In Kate
Kelly’s narrative of Goldman Sachs’s mortgage-trading gains, thrice
the traders want to keep their bearish bets but are forced to unwind their positions
by higher-ups. What fascinates me is the way in which value-at-risk, a very
quick-and-dirty risk measure, seems to have been of paramount importance within
the highly sophisticated investment bank:
Like other Wall Street firms, Goldman weighs its financial risk by calculating
its average daily "value at risk," or VaR. It’s meant to be a measure
of how much money the firm could lose under adverse market conditions. Because
the ABX had become so volatile, the VaR connected to the trades was soaring…

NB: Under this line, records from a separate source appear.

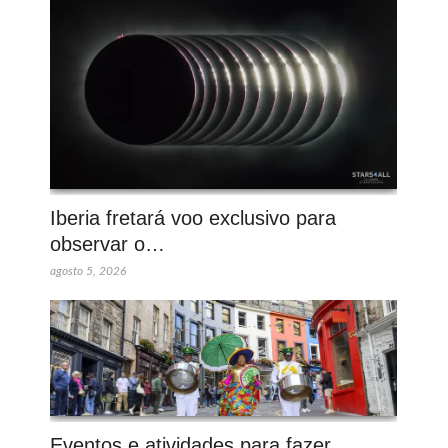
Iberia fretará voo exclusivo para
observar o…
agosto 5, 2026
Eventos e atividades para fazer…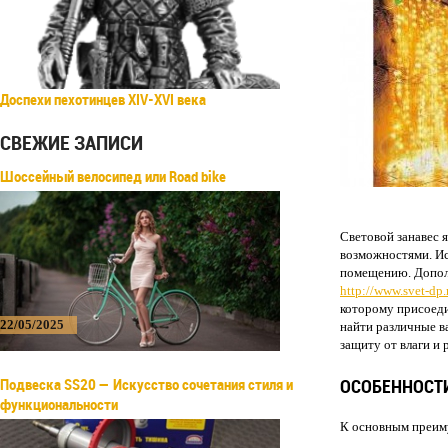
Доспехи пехотинцев XIV-XVI века
СВЕЖИЕ ЗАПИСИ
Шоссейный велосипед или Road bike
Световой занавес 
возможностями. Ис
помещению. Допол
http://www.svet-dp
которому присоеди
22/05/2025
найти различные в
защиту от влаги и
Подвеска SS20 — Искусство сочетания стиля и
ОСОБЕННОСТИ
функциональности
К основным преиму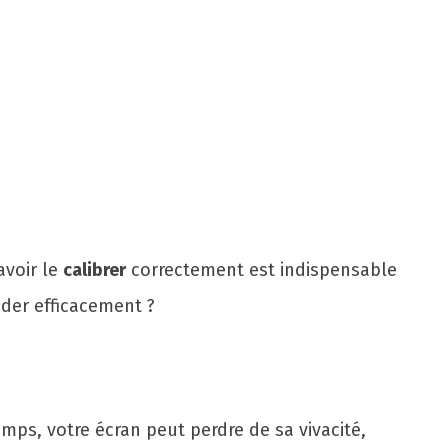
avoir le
calibrer
correctement est indispensable
éder efficacement ?
mps, votre écran peut perdre de sa vivacité,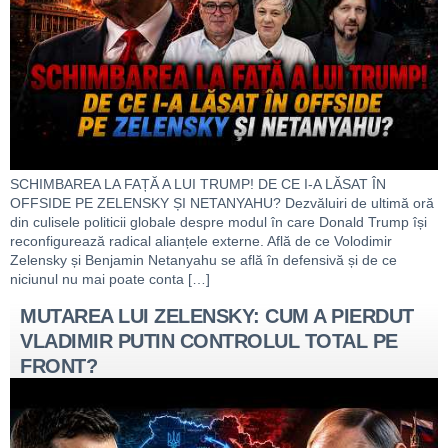
SCHIMBAREA LA FAȚĂ A LUI TRUMP! DE CE I-A LĂSAT ÎN
OFFSIDE PE ZELENSKY ȘI NETANYAHU? Dezvăluiri de ultimă oră
din culisele politicii globale despre modul în care Donald Trump își
reconfigurează radical alianțele externe. Află de ce Volodimir
Zelensky și Benjamin Netanyahu se află în defensivă și de ce
niciunul nu mai poate conta […]
MUTAREA LUI ZELENSKY: CUM A PIERDUT
VLADIMIR PUTIN CONTROLUL TOTAL PE
FRONT?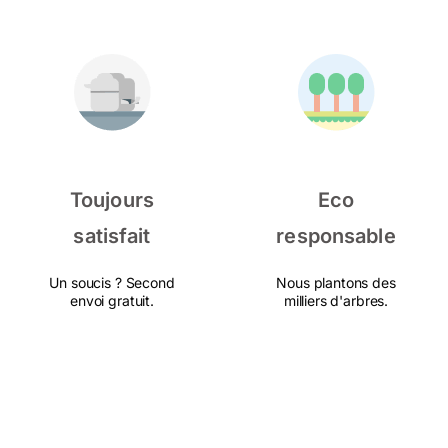
Toujours
Eco
satisfait
responsable
Un soucis ? Second
Nous plantons des
envoi gratuit.
milliers d'arbres.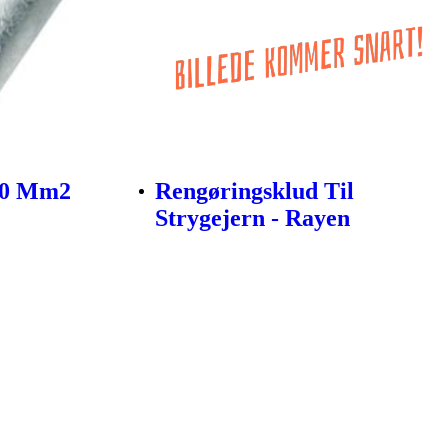
70 Mm2
Rengøringsklud Til
Strygejern - Rayen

Goldman’s top executives understood the group’s strategy, say people with
knowledge of the matter, but were uncompromising about the VaR. They demanded
that risk be cut by as much as 50%, these people say…
"This is the wrong price" to close out the positions, Mr. Birnbaum
snapped at a colleague assigned to help reduce risk, slamming down his phone
receiver, these people say. He was overruled…

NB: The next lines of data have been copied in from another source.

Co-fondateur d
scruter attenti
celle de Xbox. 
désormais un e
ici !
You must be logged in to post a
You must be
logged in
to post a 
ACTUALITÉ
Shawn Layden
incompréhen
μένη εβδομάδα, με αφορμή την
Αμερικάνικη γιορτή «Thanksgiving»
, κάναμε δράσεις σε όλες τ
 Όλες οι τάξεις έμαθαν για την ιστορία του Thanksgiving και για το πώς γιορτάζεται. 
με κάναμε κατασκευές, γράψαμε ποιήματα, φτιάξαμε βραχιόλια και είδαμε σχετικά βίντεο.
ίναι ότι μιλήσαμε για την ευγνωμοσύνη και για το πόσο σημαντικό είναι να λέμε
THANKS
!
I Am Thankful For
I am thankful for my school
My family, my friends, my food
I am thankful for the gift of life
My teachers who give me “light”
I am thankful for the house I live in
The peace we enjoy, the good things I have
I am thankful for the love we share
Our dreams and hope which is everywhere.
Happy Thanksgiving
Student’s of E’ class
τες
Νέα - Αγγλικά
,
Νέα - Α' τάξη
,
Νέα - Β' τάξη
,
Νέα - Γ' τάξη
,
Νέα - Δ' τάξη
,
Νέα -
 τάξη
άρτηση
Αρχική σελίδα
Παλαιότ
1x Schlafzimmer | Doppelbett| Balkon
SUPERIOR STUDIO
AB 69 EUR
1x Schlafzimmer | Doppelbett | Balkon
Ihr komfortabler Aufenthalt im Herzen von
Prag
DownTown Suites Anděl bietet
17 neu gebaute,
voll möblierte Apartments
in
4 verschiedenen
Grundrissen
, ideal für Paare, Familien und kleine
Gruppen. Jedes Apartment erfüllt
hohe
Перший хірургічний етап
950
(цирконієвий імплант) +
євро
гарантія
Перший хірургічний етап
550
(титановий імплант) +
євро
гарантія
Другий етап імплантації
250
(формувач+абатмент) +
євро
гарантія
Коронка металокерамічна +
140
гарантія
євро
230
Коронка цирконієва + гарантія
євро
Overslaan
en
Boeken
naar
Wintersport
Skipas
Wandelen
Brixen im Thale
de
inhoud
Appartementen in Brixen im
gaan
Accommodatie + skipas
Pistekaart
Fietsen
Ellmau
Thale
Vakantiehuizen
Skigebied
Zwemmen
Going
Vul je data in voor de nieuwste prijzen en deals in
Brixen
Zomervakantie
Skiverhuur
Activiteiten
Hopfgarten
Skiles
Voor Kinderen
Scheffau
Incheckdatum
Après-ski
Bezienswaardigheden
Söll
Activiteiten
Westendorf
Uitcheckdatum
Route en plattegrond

By late July, the Bear Stearns funds had collapsed and rumors were circulating
of multibillion-dollar CDO losses at Merrill. Goldman was raking in profits.

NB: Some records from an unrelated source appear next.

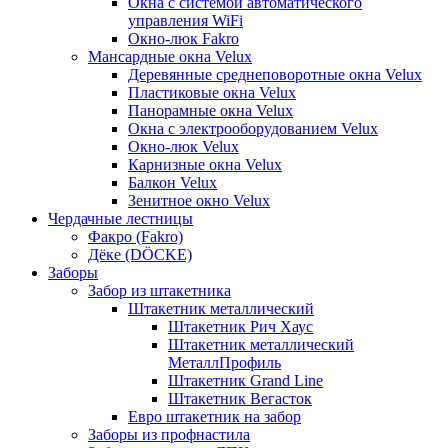
Окна с системой автоматического
управления WiFi
Окно-люк Fakro
Мансардные окна Velux
Деревянные среднеповоротные окна Velux
Пластиковые окна Velux
Панорамные окна Velux
Окна с электрооборудованием Velux
Окно-люк Velux
Карнизные окна Velux
Балкон Velux
Зенитное окно Velux
Чердачные лестницы
Факро (Fakro)
Дёке (DÖCKE)
Заборы
Забор из штакетника
Штакетник металлический
Штакетник Рич Хаус
Штакетник металлический
МеталлПрофиль
Штакетник Grand Line
Штакетник Вегасток
Евро штакетник на забор
Заборы из профнастила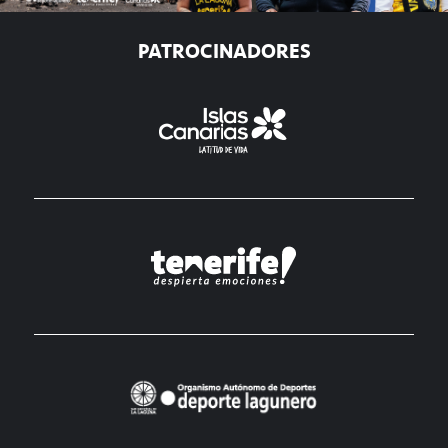
PATROCINADORES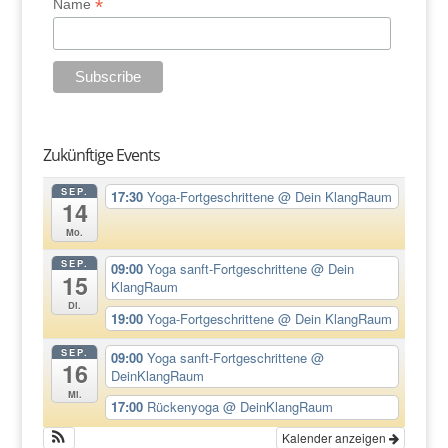
*
Name
Zukünftige Events
SEP.
17:30
Yoga-Fortgeschrittene
@ Dein KlangRaum
14
Mo.
SEP.
09:00
Yoga sanft-Fortgeschrittene
@ Dein
15
KlangRaum
Di.
19:00
Yoga-Fortgeschrittene
@ Dein KlangRaum
SEP.
09:00
Yoga sanft-Fortgeschrittene
@
16
DeinKlangRaum
Mi.
17:00
Rückenyoga
@ DeinKlangRaum
Kalender anzeigen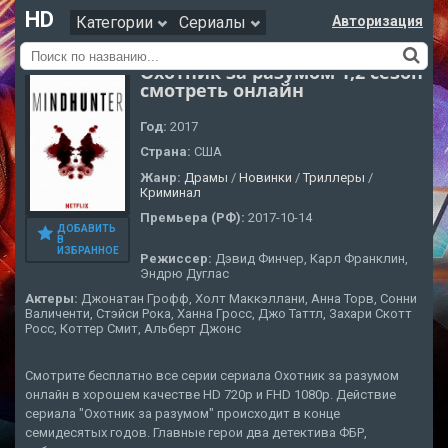
HD
Категории
Сериалы
Авторизация
Охотник за разумом 1,2 сезон
смотреть онлайн
Год:
2017
Страна:
США
Жанр:
Драмы
/
Новинки
/
Триллеры
/
Криминал
Премьера (РФ):
2017-10-14
ДОБАВИТЬ
В
ИЗБРАННОЕ
Режиссер:
Дэвид Финчер, Карл Франклин,
Эндрю Дуглас
Актеры:
Джонатан Грофф, Холт Маккэллани, Анна Торв, Сонни
Валиченти, Стэйси Рока, Ханна Гросс, Джо Таттл, Захари Скотт
Росс, Коттер Смит, Альберт Джонс
Смотрите бесплатно все серии сериала Охотник за разумом
онлайн в хорошем качестве HD 720p и FHD 1080p. Действие
сериала "Охотник за разумом" происходит в конце
семидесятых годов. Главные герои два детектива ФБР,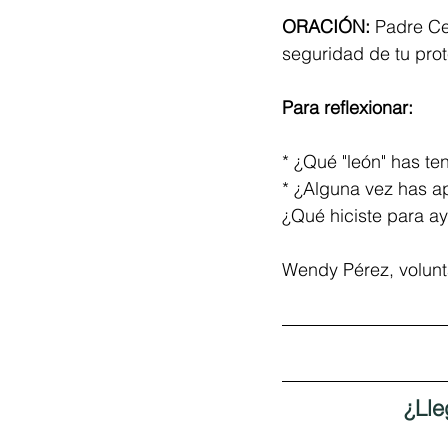
ORACIÓN: 
Padre Ce
seguridad de tu pro
Para reflexionar:
* ¿Qué "león" has te
* ¿Alguna vez has a
¿Qué hiciste para a
Wendy Pérez, volun
¿Lle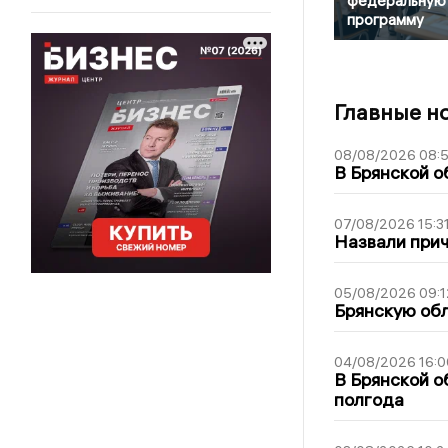
федеральную
программу
Главные н
08/08/2026 08:
В Брянской о
07/08/2026 15:3
Назвали прич
05/08/2026 09:1
Брянскую обл
04/08/2026 16:0
В Брянской о
полгода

But once again, concern was growing about VaR, the all-important measure of
risk. At one point in July, senior executives called another meeting to demand
the mortgage traders pull back, according to people familiar with the matter…
Around Labor Day, Mr. Birnbaum was asked to ratchet back one of his short
positions by $250 million, according to Hayman Capital managing partner Kyle
Bass, a client who had similar positions at the time. Mr. Bass says he made
$100 million by relieving Goldman of that particular short bet. "It appeared
to me that [the traders] constantly fought a VaR battle with the firm once
the market started to break," says Mr. Bass.
Back in October, I asked
what the pont of VaR was. Here are some of the responsees I got: "it doesn’t
accurately gage value at risk". "I presume that MS, like other investment
banks, has other, more sophisticated, risk controls." "In being so
quick and taking only historical and very little information into consideration,
it is pretty poor." "VaR’s right now are of especially little
use." "It is pretty useful for giving a gross snapshot of risk taken
to the guys in the boardroom, or at the SEC or in Basel…That’s about it."
"VaR seems at best mislabeled, and at worst completely useless for managing
risk." "It is not the end-all metric, many think it has fatal flaws."
Yet according to Kelly, this rather crappy measure is so important that on
at least three separate occasions the mortgage-trading desk was forced to unwind
its highly-profitable positions just in order to reduce its VaR. Weird.